An air conditioner is able to cool a home because it removes heat from inside the house and transfers it outdoors. A chemical refrigerant in the system absorbs the excess heat and pumps through a system of piping to the outdoor coil. The fan, located in the outside unit, blows outside air over the hot coil, transferring heat from the refrigerant to the outdoor air.
Air conditioning systems have four basic mechanical components:
Most central air conditioning units operate by means of a split system. They consist of a condensing unit: including the condensing coil, compressor, and the fan, this unit is outside your home. The air handler consists of a metering device, evaporator coil and blower motor to deliver cooled air to your home.
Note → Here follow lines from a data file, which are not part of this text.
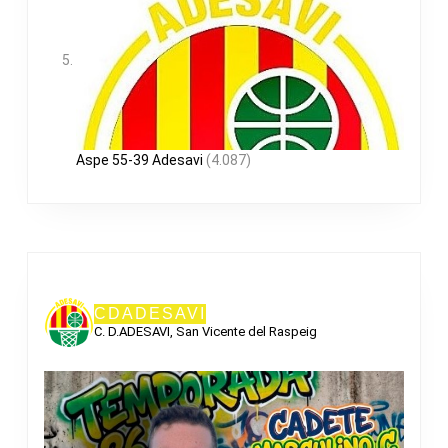
Aspe 55-39 Adesavi
(4.087)
CDADESAVI
C. D.ADESAVI, San Vicente del Raspeig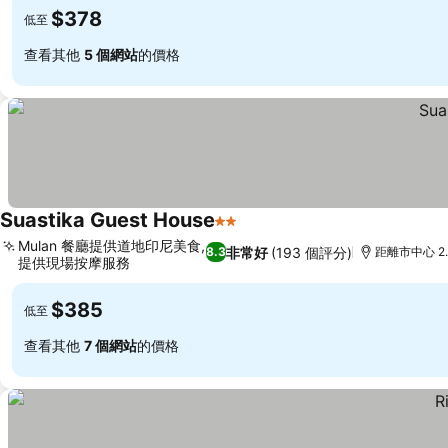
$378
低至
查看其他
5 個網站
的價格
Suastika Guest House
2 星級
Mulan 餐廳提供道地印尼美食,
非常好
(193 個評分)
8.3
距離市中心 2.
提供現場按摩服務
$385
低至
查看其他
7 個網站
的價格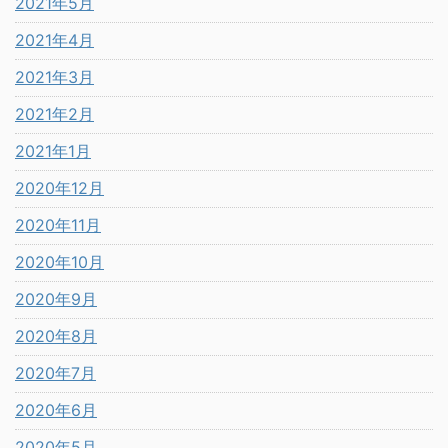
2021年5月
2021年4月
2021年3月
2021年2月
2021年1月
2020年12月
2020年11月
2020年10月
2020年9月
2020年8月
2020年7月
2020年6月
2020年5月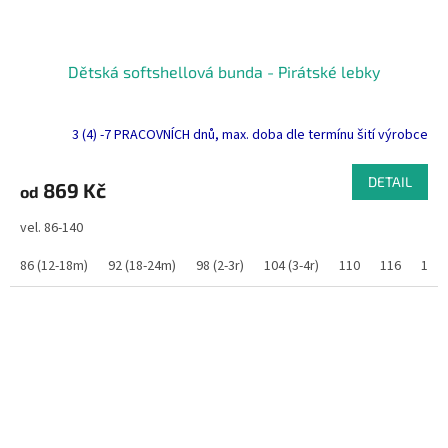
Dětská softshellová bunda - Pirátské lebky
3 (4) -7 PRACOVNÍCH dnů, max. doba dle termínu šití výrobce
DETAIL
869 Kč
od
vel. 86-140
86 (12-18m)
92 (18-24m)
98 (2-3r)
104 (3-4r)
110
116
122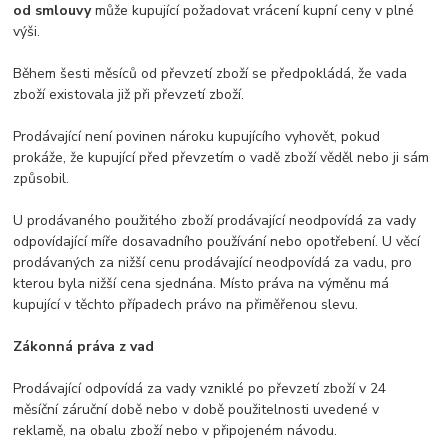
od smlouvy
může kupující požadovat vrácení kupní ceny v plné
výši.
Během šesti měsíců od převzetí zboží se předpokládá, že vada
zboží existovala již při převzetí zboží.
Prodávající není povinen nároku kupujícího vyhovět, pokud
prokáže, že kupující před převzetím o vadě zboží věděl nebo ji sám
způsobil.
U prodávaného použitého zboží prodávající neodpovídá za vady
odpovídající míře dosavadního používání nebo opotřebení. U věcí
prodávaných za nižší cenu prodávající neodpovídá za vadu, pro
kterou byla nižší cena sjednána. Místo práva na výměnu má
kupující v těchto případech právo na přiměřenou slevu.
Zákonná práva z vad
Prodávající odpovídá za vady vzniklé po převzetí zboží v 24
měsíční záruční době nebo v době použitelnosti uvedené v
reklamě, na obalu zboží nebo v připojeném návodu.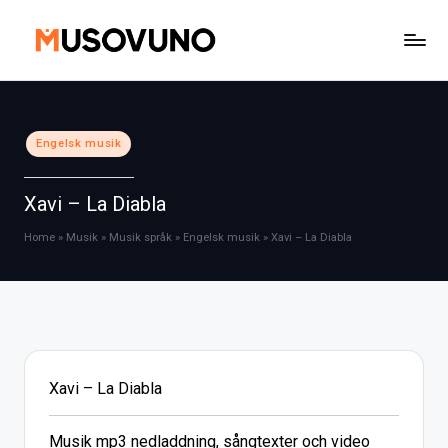
Skip
to
content
Posted
Engelsk musik
in
Xavi – La Diabla
Home
»
Musik
»
Musik språk
»
Engelsk musik
»
Xavi – La Diabla
Xavi – La Diabla
Musik mp3 nedladdning, sångtexter och video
The compressor is the heart of the system; it acts as the pump, causing the refrigerant to flow through the system. It draws in the low pressure, low temperature refrigerant in a gaseous state and by compressing this gas, it raises the pressure and temperature of the refrigerant. This high pressure, high temperature gas then flows to the condenser coil.
The condenser coil is a series of piping with a fan that draws outside air across the coil. As the refrigerant passes through the coil, the cooler outside air passes over the condenser coil, the air absorbs heat from the refrigerant which causes the refrigerant to condense from a gas to a liquid. The high pressure, high temperature liquid then reaches the expansion valve.
The expansion valve is the brain of the system. Sensing the temperature of the evaporator, or cooling coil, it allows liquid to pass through a very small orifice, which causes the refrigerant to expand to allow pressure, low temperature gas.
The evaporator coil is a series of piping inside the air handler. Air blowing across the coil causes the coil to absorb heat from the air. The refrigerant then flows back to the compressor where the cycle starts over.